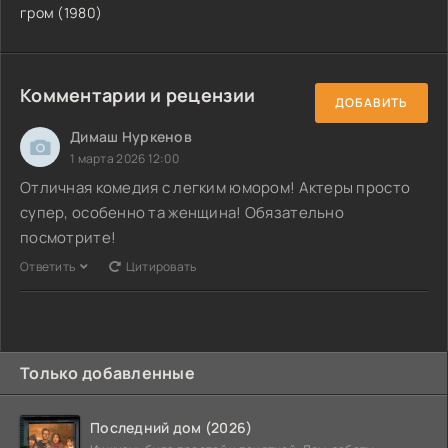
гром (1980)
Комментарии и рецензии
ДОБАВИТЬ
Димаш Нуркенов
1 марта 2026 12:00
Отличная комедия с легким юмором! Актеры просто
супер, особенно та женщина! Обязательно
посмотрите!
Ответить
Цитировать
Только добавленные
Последний дом (2026)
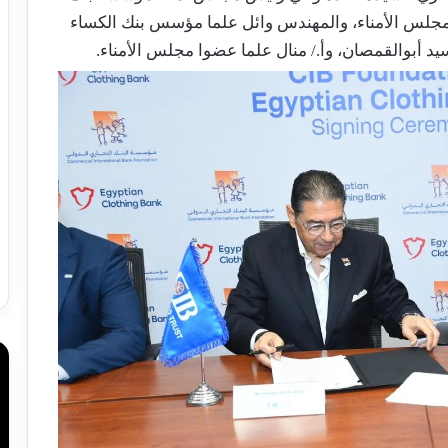
مجلس الأمناء، والمهندس وائل علما مؤسس بنك الكساء
يد أبوالقمصان، وأ./ منال علما عضوا مجلس الأمناء.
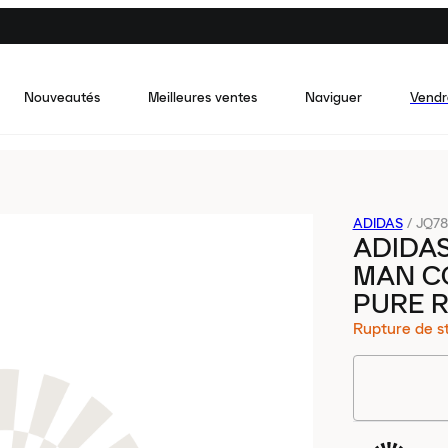
Nouveautés
Meilleures ventes
Naviguer
Vendr
ADIDAS
/
JQ78
ADIDAS
MAN C
PURE R
Rupture de s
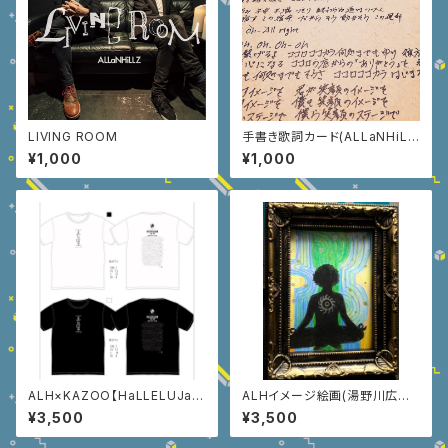
LIVING ROOM
手書き歌詞カード(ALLaNHiLL
Z楽曲内)
¥1,000
¥1,000
ALH×KAZOO【HaLLELUJaH
ALHイメージ絵画(湯野川広美
-ハレルヤ-50回記念T-shirt】
HandMade) TADASHI Ener
¥3,500
¥3,500
gie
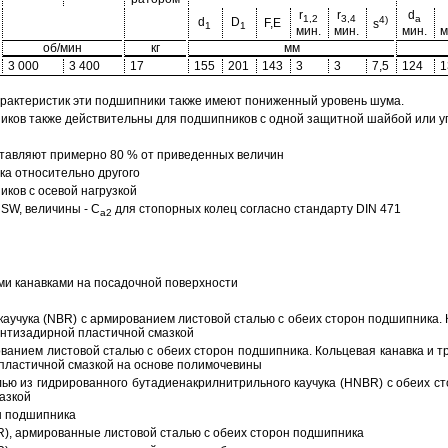
r
r
d
1,2
3,4
a
4)
d
D
F,E
s
1
1
мин.
мин.
мин.
м
об/мин
кг
мм
3 000
3 400
17
155
201
143
3
3
7,5
124
1
арактеристик эти подшипники также имеют пониженный уровень шума.
ов также действительны для подшипников с одной защитной шайбой или упл
тавляют примерно 80 % от приведенных величин
а относительно другого
ков с осевой нагрузкой
SW, величины - C
для стопорных колец согласно стандарту DIN 471
a2
ми канавками на посадочной поверхности
аучука (NBR) с армированием листовой сталью с обеих сторон подшипника. 
антизадирной пластичной смазкой
ованием листовой сталью с обеих сторон подшипника. Кольцевая канавка и т
пластичной смазкой на основе полимочевины
ью из гидрированного бутадиенакрилнитрильного каучука (HNBR) с обеих с
азкой
н подшипника
R), армированные листовой сталью с обеих сторон подшипника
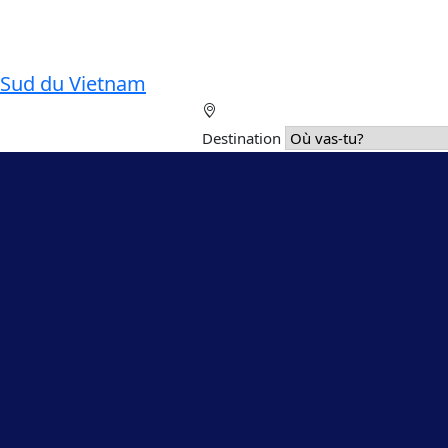
Sud du Vietnam
Destination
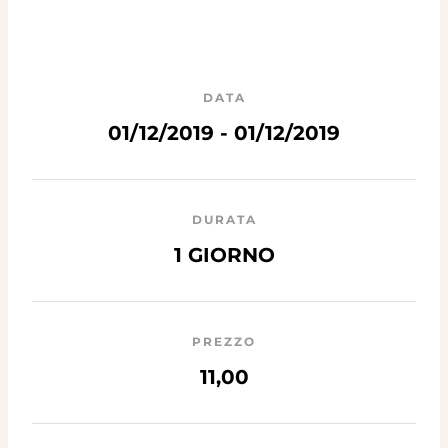
DATA
01/12/2019 - 01/12/2019
DURATA
1 GIORNO
PREZZO
11,00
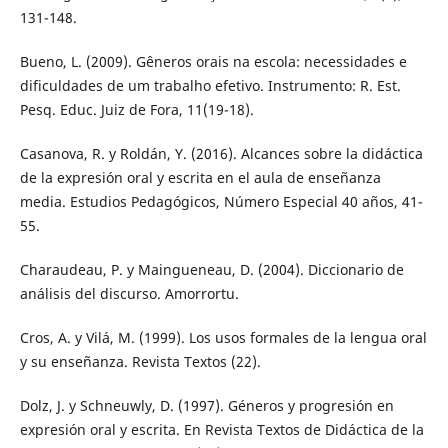
131-148.
Bueno, L. (2009). Gêneros orais na escola: necessidades e
dificuldades de um trabalho efetivo. Instrumento: R. Est.
Pesq. Educ. Juiz de Fora, 11(19-18).
Casanova, R. y Roldán, Y. (2016). Alcances sobre la didáctica
de la expresión oral y escrita en el aula de enseñanza
media. Estudios Pedagógicos, Número Especial 40 años, 41-
55.
Charaudeau, P. y Maingueneau, D. (2004). Diccionario de
análisis del discurso. Amorrortu.
Cros, A. y Vilá, M. (1999). Los usos formales de la lengua oral
y su enseñanza. Revista Textos (22).
Dolz, J. y Schneuwly, D. (1997). Géneros y progresión en
expresión oral y escrita. En Revista Textos de Didáctica de la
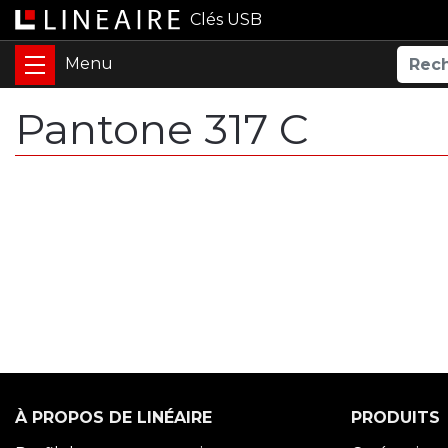
Clés USB
Pantone 317 C
À PROPOS DE LINÉAIRE
PRODUITS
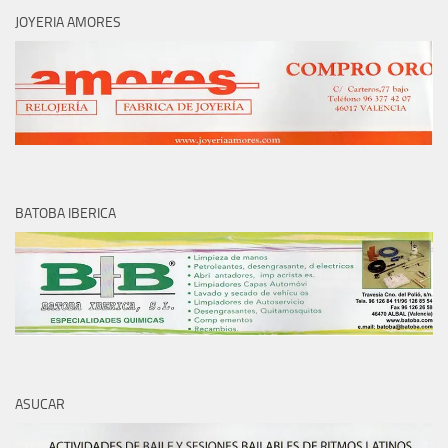
JOYERIA AMORES
BATOBA IBERICA
ASUCAR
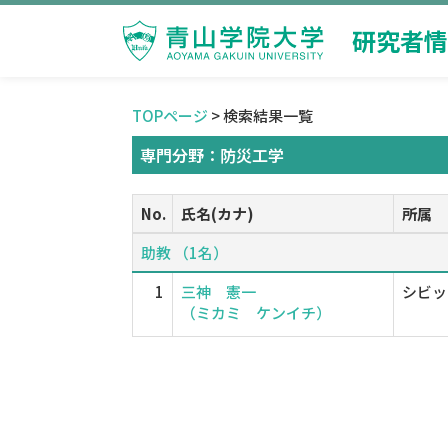
研究者情
TOPページ
> 検索結果一覧
専門分野：防災工学
No.
氏名(カナ)
所属
助教 （1名）
1
三神 憲一
シビッ
（ミカミ ケンイチ）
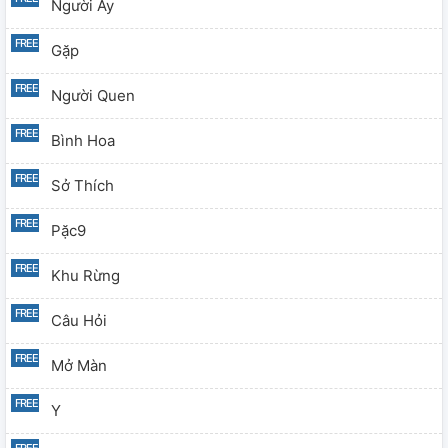
Người Ấy
Gặp
Người Quen
Bình Hoa
Sở Thích
Pặc9
Khu Rừng
Câu Hỏi
Mở Màn
Y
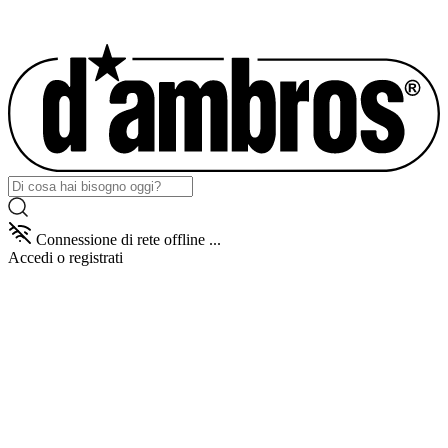
Connessione di rete offline ...
Accedi
o registrati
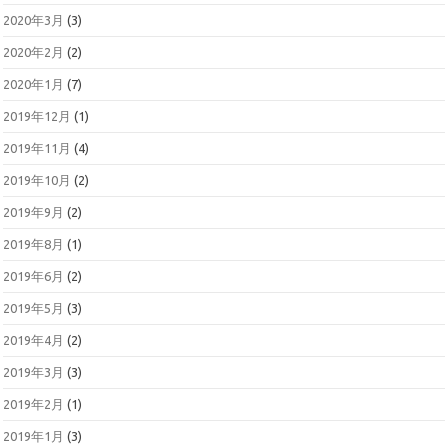
2020年3月
(3)
2020年2月
(2)
2020年1月
(7)
2019年12月
(1)
2019年11月
(4)
2019年10月
(2)
2019年9月
(2)
2019年8月
(1)
2019年6月
(2)
2019年5月
(3)
2019年4月
(2)
2019年3月
(3)
2019年2月
(1)
2019年1月
(3)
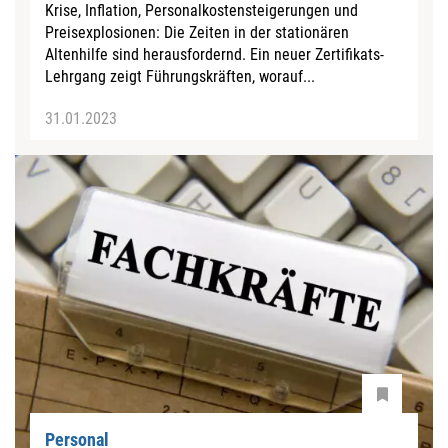
Krise, Inflation, Personalkostensteigerungen und
Preisexplosionen: Die Zeiten in der stationären
Altenhilfe sind herausfordernd. Ein neuer Zertifikats-
Lehrgang zeigt Führungskräften, worauf...
31.01.2023
Personal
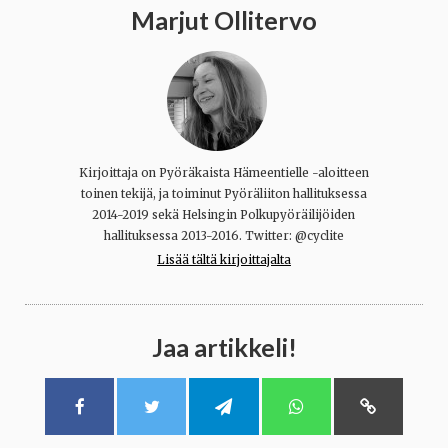
Marjut Ollitervo
Kirjoittaja on Pyöräkaista Hämeentielle -aloitteen
toinen tekijä, ja toiminut Pyöräliiton hallituksessa
2014-2019 sekä Helsingin Polkupyöräilijöiden
hallituksessa 2013-2016. Twitter: @cyclite
Lisää tältä kirjoittajalta
Jaa artikkeli!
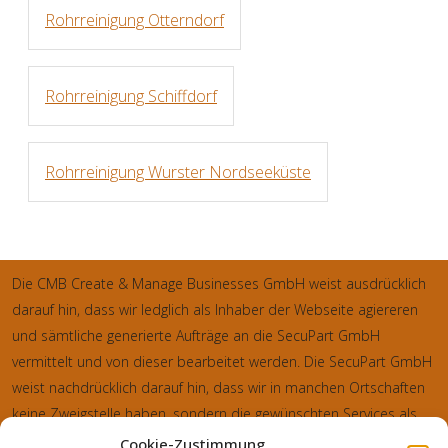
Rohrreinigung Otterndorf
Rohrreinigung Schiffdorf
Rohrreinigung Wurster Nordseeküste
Die CMB Create & Manage Businesses GmbH weist ausdrücklich
darauf hin, dass wir ledglich als Inhaber der Webseite agiereren
und sämtliche generierte Aufträge an die SecuPart GmbH
vermittelt und von dieser bearbeitet werden. Die SecuPart GmbH
weist nachdrücklich darauf hin, dass wir in manchen Ortschaften
keine Zweigstelle haben, sondern die gewünschten Services als
mobiler Dienstleister zu unserem fairen Ortstarif bieten. Neben
Cookie-Zustimmung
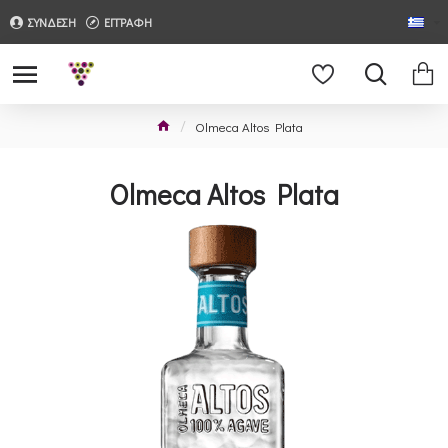
ΣΥΝΔΕΣΗ
ΕΓΓΡΑΦΗ
Olmeca Altos Plata
Olmeca Altos Plata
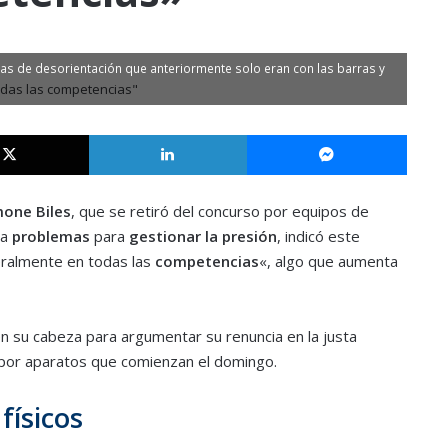
mas de desorientación que anteriormente solo eran con las barras y
X
LinkedIn
Messe
mone Biles
, que se retiró del concurso por equipos de
 a
problemas
para
gestionar la presión
, indicó este
eralmente en todas las
competencias
«, algo que aumenta
en su cabeza para argumentar su renuncia en la justa
s por aparatos que comienzan el domingo.
físicos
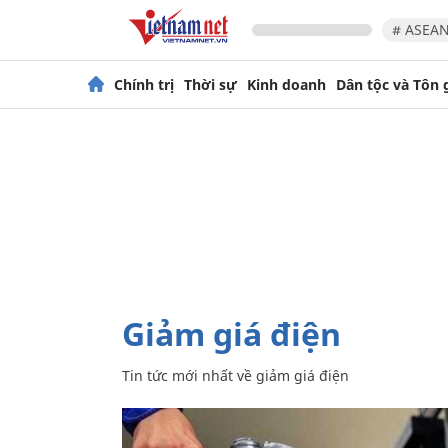
# ASEAN
Chính trị
Thời sự
Kinh doanh
Dân tộc và Tôn 
giảm giá điện
Tin tức mới nhất về
giảm giá điện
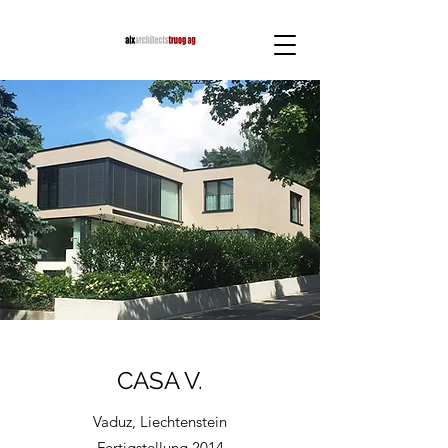
CASA V.
Vaduz, Liechtenstein
Fertigstellung 2014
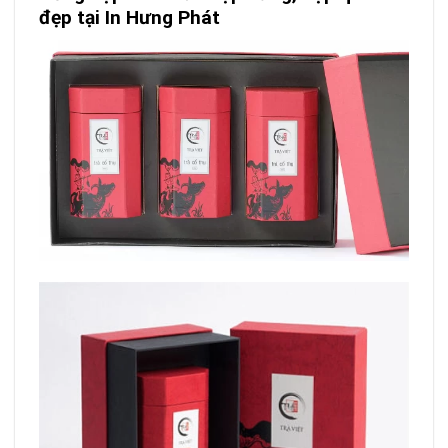
đẹp tại In Hưng Phát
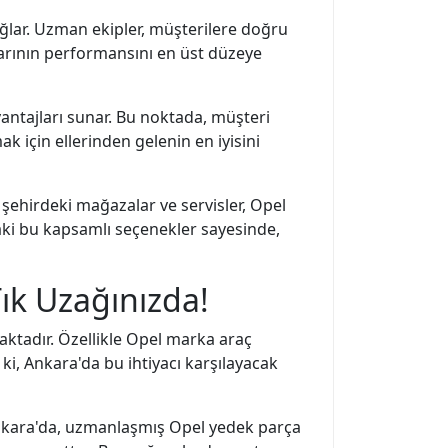
sağlar. Uzman ekipler, müşterilere doğru
arının performansını en üst düzeye
vantajları sunar. Bu noktada, müşteri
k için ellerinden gelenin en iyisini
şehirdeki mağazalar ve servisler, Opel
aki bu kapsamlı seçenekler sayesinde,
ık Uzağınızda!
aktadır. Özellikle Opel marka araç
 ki, Ankara'da bu ihtiyacı karşılayacak
 Ankara'da, uzmanlaşmış Opel yedek parça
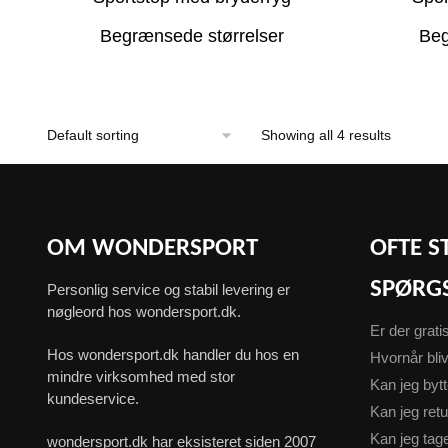
Begrænsede størrelser
Beg
Showing all 4 results
OM WONDERSPORT
OFTE S
SPØRG
Personlig service og stabil levering er
nøgleord hos wondersport.dk.
Er der grati
Hos wondersport.dk handler du hos en
Hvornår bliv
mindre virksomhed med stor
Kan jeg byt
kundeservice.
Kan jeg ret
Kan jeg ta
wondersport.dk har eksisteret siden 2007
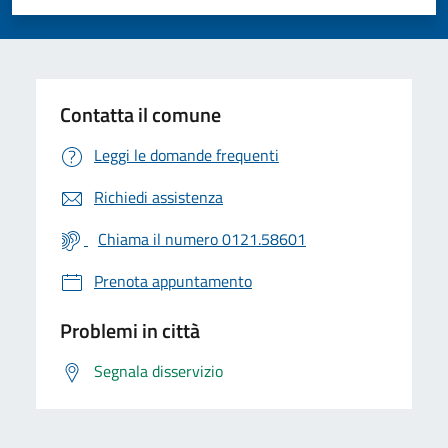
Valuta 1 stelle su 5
Valuta 2 stelle su 5
Valuta 3 stelle su 5
Valuta 4 stelle su 5
Valuta 5 stelle su 5
Contatta il comune
Leggi le domande frequenti
Richiedi assistenza
Chiama il numero 0121.58601
Prenota appuntamento
Problemi in città
Segnala disservizio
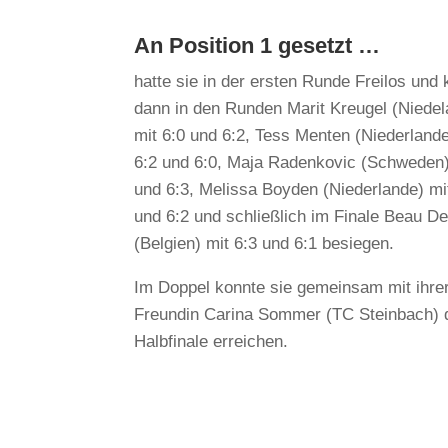
An Position 1 gesetzt …
hatte sie in der ersten Runde Freilos und
dann in den Runden Marit Kreugel (Niede
mit 6:0 und 6:2, Tess Menten (Niederlande
6:2 und 6:0, Maja Radenkovic (Schweden)
und 6:3, Melissa Boyden (Niederlande) mi
und 6:2 und schließlich im Finale Beau De
(Belgien) mit 6:3 und 6:1 besiegen.
Im Doppel konnte sie gemeinsam mit ihre
Freundin Carina Sommer (TC Steinbach) 
Halbfinale erreichen.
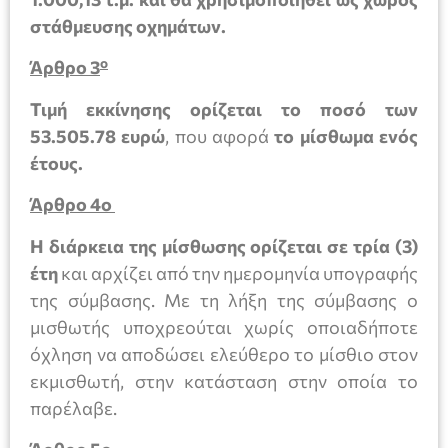
στάθμευσης οχημάτων.
ο
Άρθρο 3
Τιμή εκκίνησης ορίζεται το ποσό των
53.505.78 ευρώ
, που αφορά
το μίσθωμα ενός
έτους.
Άρθρο 4ο
Η διάρκεια της μίσθωσης ορίζεται σε τρία (3)
έτη
και αρχίζει από την ημερομηνία υπογραφής
της σύμβασης. Με τη λήξη της σύμβασης ο
μισθωτής υποχρεούται χωρίς οποιαδήποτε
όχληση να αποδώσει ελεύθερο το μίσθιο στον
εκμισθωτή, στην κατάσταση στην οποία το
παρέλαβε.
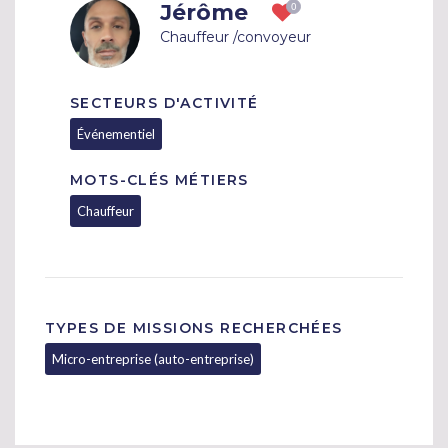
Jérôme
Chauffeur /convoyeur
SECTEURS D'ACTIVITÉ
Événementiel
MOTS-CLÉS MÉTIERS
Chauffeur
TYPES DE MISSIONS RECHERCHÉES
Micro-entreprise (auto-entreprise)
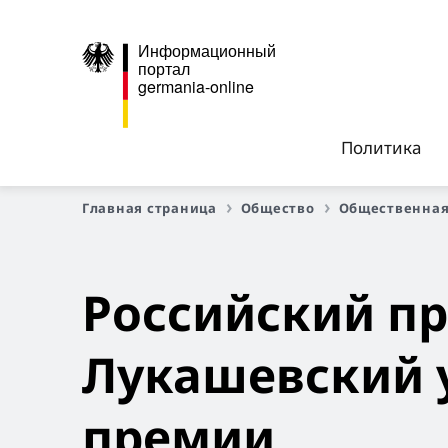
Информационный
портал
germania-online
Политика
Главная страница
Общество
Общественная
Российский п
Лукашевский 
премии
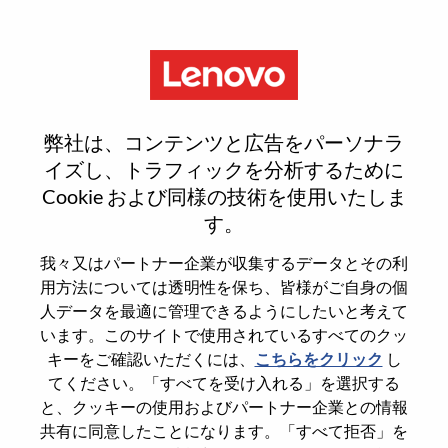
Menu
采购生态寻源与运营
弊社は、コンテンツと広告をパーソナラ
イズし、トラフィックを分析するために
Cookie および同様の技術を使用いたしま
す。
General Information
我々又はパートナー企業が収集するデータとその利
用方法については透明性を保ち、皆様がご自身の個
Req #
WD00101185
人データを最適に管理できるようにしたいと考えて
います。このサイトで使用されているすべてのクッ
Career Area
Hardware Engineering
キーをご確認いただくには、
こちらをクリック
し
Country/Region
China
てください。「すべてを受け入れる」を選択する
State
Shanghai
と、クッキーの使用およびパートナー企業との情報
共有に同意したことになります。「すべて拒否」を
City
上海（Shanghai）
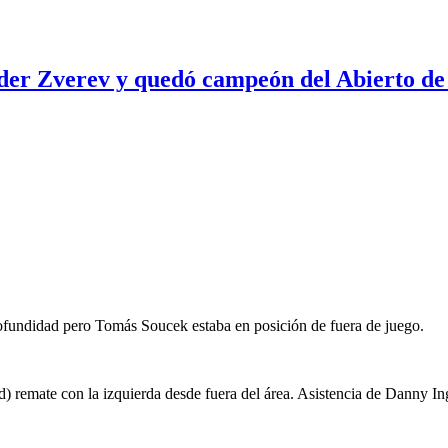
nder Zverev y quedó campeón del Abierto de
ofundidad pero Tomás Soucek estaba en posición de fuera de juego.
 remate con la izquierda desde fuera del área. Asistencia de Danny In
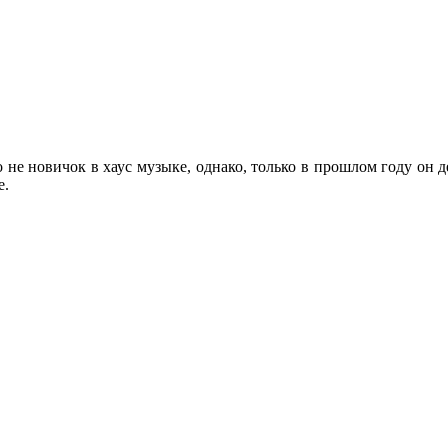
не новичок в хаус музыке, однако, только в прошлом году он д
е.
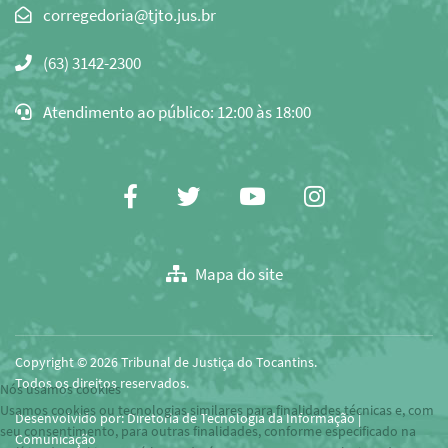
Clique
para
(63) 3142-2300
copiar
o
Atendimento ao público: 12:00 às 18:00
e-
mail
para
área
Facebook
Twitter
Youtube
Instagram
de
transferência
Mapa do site
Copyright © 2026 Tribunal de Justiça do Tocantins.
Todos os direitos reservados.
Nós usamos cookies
Usamos cookies ou tecnologias similares para finalidades técnicas e, com
Desenvolvido por: Diretoria de Tecnologia da Informação |
seu consentimento, para outras finalidades, conforme especificado na
Comunicação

PROBLEM:
Find the word "área" in the listing above, then copy each line where it turns up.

SOLUTION:
 remate con la izquierda desde fuera del área. Asistencia de Danny In
área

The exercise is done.